Document excerpt:
──────────

Betsy Atkins is a digital native, 3-time CEO and serial entrepreneur who has founded four startups, run three of them as the CEO, and built one from zero to $5.4 bn in revenue. 

She sits on Apollo's advisory board, chairs Google Cloud's executive advisory board, and has served on 38 public corporate boards across tech, healthcare, hospitality, and air cargo.

There’s only a handful of people who have watched more companies get built, valued, and sold.

Her conversation with Dan Thompson, CEO of Kluster and host of Next Exit, is worth the time for anyone running revenue or finance. She is not talking about boards in the abstract. 

She is describing the decisions that decide whether a company exits at the multiple it deserves and the operating habits that make those decisions possible.

For CFOs, the value sits in the gap between strategy and execution. 

  • How the business actually gets run. 
  • How decisions get made when there is no time. 
  • How value compounds long before any process letter goes out.

1. Follow-through matters more than IQ

Most career advice for finance leaders focuses on technical skill. Betsy thinks that misses the point.

She talks about three skill buckets:

  1. IQ for raw analytical power
  2. EQ for reading a room
  3. FQ, what she calls the follow-through quotient

"In most settings, the most valuable thing is that you follow through and execute," she says. 

"If you reflect on the small number of people you could give something to with high confidence and know they were going to execute, it's a really important distinguishing attribute."

──────────

[Dataset items]
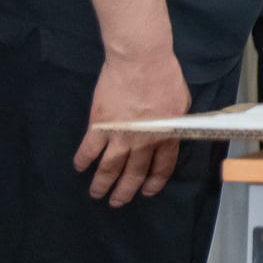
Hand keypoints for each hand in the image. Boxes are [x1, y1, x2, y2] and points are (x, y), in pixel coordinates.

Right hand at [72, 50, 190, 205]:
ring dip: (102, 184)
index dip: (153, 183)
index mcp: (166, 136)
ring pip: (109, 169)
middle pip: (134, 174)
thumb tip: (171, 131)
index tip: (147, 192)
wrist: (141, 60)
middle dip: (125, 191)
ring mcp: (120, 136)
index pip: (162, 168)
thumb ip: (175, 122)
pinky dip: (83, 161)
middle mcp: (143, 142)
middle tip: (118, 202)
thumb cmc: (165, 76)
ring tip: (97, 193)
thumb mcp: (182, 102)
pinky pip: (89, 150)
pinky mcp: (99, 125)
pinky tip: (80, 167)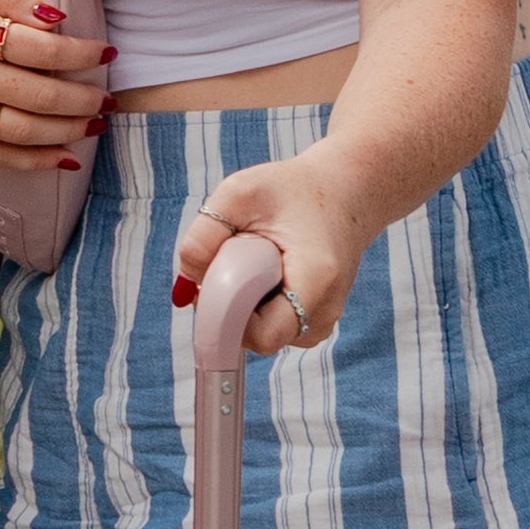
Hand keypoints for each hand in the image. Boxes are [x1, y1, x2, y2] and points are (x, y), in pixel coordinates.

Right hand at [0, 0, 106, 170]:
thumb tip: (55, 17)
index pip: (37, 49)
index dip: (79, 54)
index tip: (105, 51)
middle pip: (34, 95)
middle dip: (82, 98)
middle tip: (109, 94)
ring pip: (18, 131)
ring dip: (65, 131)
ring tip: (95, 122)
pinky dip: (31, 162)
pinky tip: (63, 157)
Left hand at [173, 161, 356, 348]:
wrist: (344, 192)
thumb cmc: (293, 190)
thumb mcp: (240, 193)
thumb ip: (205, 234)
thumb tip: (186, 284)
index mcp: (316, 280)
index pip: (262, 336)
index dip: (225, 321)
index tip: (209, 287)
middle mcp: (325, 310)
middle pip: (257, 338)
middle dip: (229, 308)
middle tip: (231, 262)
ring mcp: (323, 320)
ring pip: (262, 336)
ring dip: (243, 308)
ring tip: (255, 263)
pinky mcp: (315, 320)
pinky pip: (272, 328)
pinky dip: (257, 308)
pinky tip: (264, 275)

──────────

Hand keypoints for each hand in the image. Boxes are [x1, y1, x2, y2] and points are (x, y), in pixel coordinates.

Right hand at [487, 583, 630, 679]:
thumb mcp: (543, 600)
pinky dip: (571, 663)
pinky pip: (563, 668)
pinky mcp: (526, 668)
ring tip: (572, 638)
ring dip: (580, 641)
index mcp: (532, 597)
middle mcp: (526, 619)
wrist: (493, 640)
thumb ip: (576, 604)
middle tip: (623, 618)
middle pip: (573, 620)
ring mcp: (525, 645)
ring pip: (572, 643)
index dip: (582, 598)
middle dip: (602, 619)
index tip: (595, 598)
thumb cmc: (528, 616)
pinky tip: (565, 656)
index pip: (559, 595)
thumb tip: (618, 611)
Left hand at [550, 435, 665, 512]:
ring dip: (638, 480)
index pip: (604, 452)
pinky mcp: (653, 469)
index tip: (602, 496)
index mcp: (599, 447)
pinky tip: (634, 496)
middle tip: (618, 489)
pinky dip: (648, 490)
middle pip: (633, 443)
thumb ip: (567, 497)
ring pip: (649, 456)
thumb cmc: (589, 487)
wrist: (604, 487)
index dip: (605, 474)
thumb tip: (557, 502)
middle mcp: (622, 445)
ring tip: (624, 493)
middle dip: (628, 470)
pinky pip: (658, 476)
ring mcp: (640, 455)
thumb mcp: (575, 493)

──────────

Questions on the material:
a: Transcribe the part of the excerpt about Betsy Atkins that begins at the words "For CFOs, the" and stops after the words "misses the point.".
b: Answer these from the excerpt about Betsy Atkins:
(i) On how many public corporate boards has she served?
(ii) What two roles does Dan Thompson hold?
(iii) What does she call FQ?

Responses in order:
a:
For CFOs, the value sits in the gap between strategy and execution. 

  • How the business actually gets run. 
  • How decisions get made when there is no time. 
  • How value compounds long before any process letter goes out.

1. Follow-through matters more than IQ

Most career advice for finance leaders focuses on technical skill. Betsy thinks that misses the point.

b:
(i) 38
(ii) CEO of Kluster and host of Next Exit
(iii) The follow-through quotient